YOUR lead letter from “Name and address supplied” (May 4) threw cold water on Tommy Sheppard’s idea of engaging local activism by way of SNP local branches. The writer admits to having been to only one branch meeting and seems to think that members should be able to participate from the comfort of their own homes without the inconvenience of actually engaging, without arguing for changes which I’m sure are necessary – and which indeed are happening in many SNP branches. We haven’t got time to reinvent the wheel: the one we have can certainly be made to work better. Be the change! Get out there and do something! Don’t snipe from the sidelines!

Derek Ball
Bearsden

ANDREW Tickell’s excellent exposé of the “Scottish” Labour party’s obsession with always attacking the SNP is eye-opening (Scottish Labour have put Nat-bashing ahead of standing up for Scotland’s Parliament, May 4). However, he does not get to the question of why. Why, when the venal Tory party is attempting to rip up the devolution arrangement (which Labour set up and promised to defend in the infamous Vow), are Labour turning all their fire toward the SNP?

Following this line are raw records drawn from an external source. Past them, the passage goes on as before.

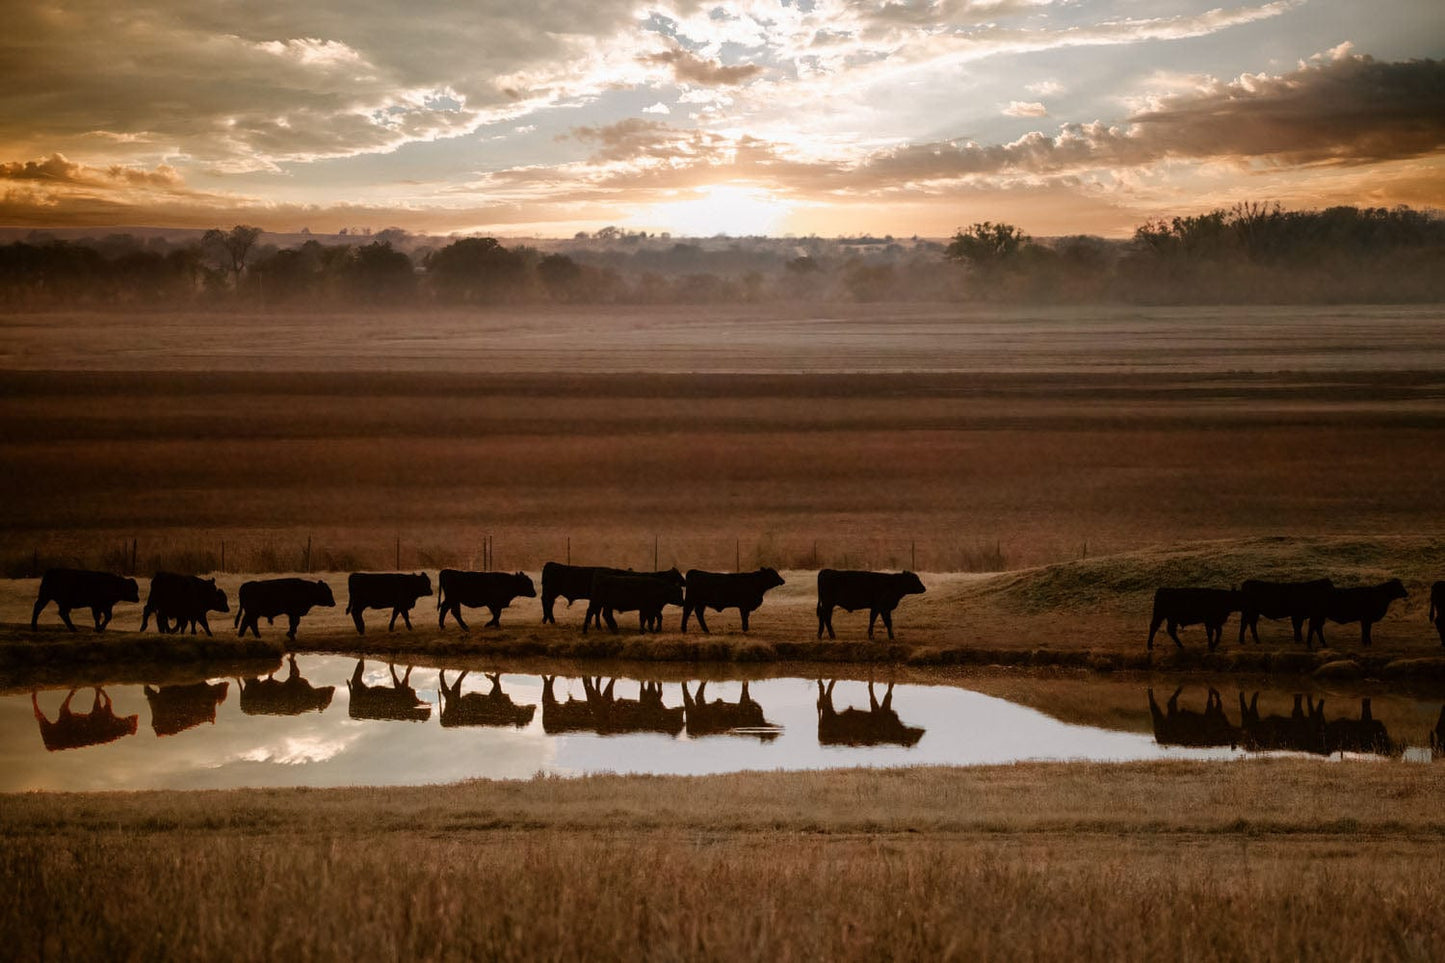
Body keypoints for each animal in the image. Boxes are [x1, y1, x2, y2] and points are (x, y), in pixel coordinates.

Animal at [540, 562, 684, 626]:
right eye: (678, 575)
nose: (685, 581)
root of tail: (550, 564)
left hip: (552, 592)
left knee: (548, 604)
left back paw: (548, 620)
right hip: (551, 591)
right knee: (547, 603)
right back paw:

The answer is simple: peerages. Many Labour party hacks have come to rely on the patronage of the taxpayer and the party to fund their employment opportunities. This class of town-hall bureaucrat usually has zero ability and a massive sense of entitlement. After a lifetime of service to cronyism they view their “reward” as a £300 per day seat for life in the Lords.

They initially set Holyrood up to be another talking shop and rigged the voting system in order to ensure a permanent Unionist majority. Holyrood was never supposed to be governed by the SNP.

This system of patronisation is threatened by independence. This is why the loudest opponents of a second independence referendum are peers of no consequence such as George Foulkes, Michael Forsyth, Michelle Mone and John Reid. They fear the end of the gravy-train.

Alan Hinnrichs
Dundee

I WAS outraged to read in the press that the bad SNP had hatched a plan to burn babies in boxes. Are there no limits to the disgraceful actions of this bad political party?